Job:
Please repeat the data below exactly, with the pictures removed.

Source data:

»»

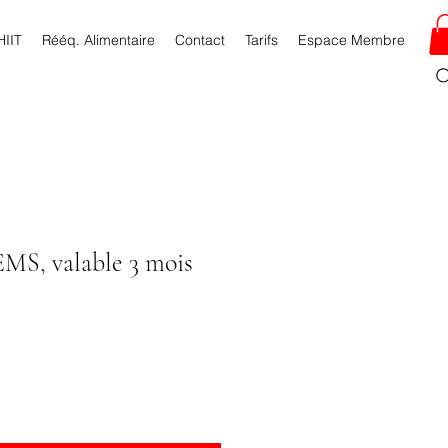
HIIT
Rééq. Alimentaire
Contact
Tarifs
Espace Membre
EMS, valable 3 mois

««

Answer box:
HIIT
Rééq. Alimentaire
Contact
Tarifs
Espace Membre
EMS, valable 3 mois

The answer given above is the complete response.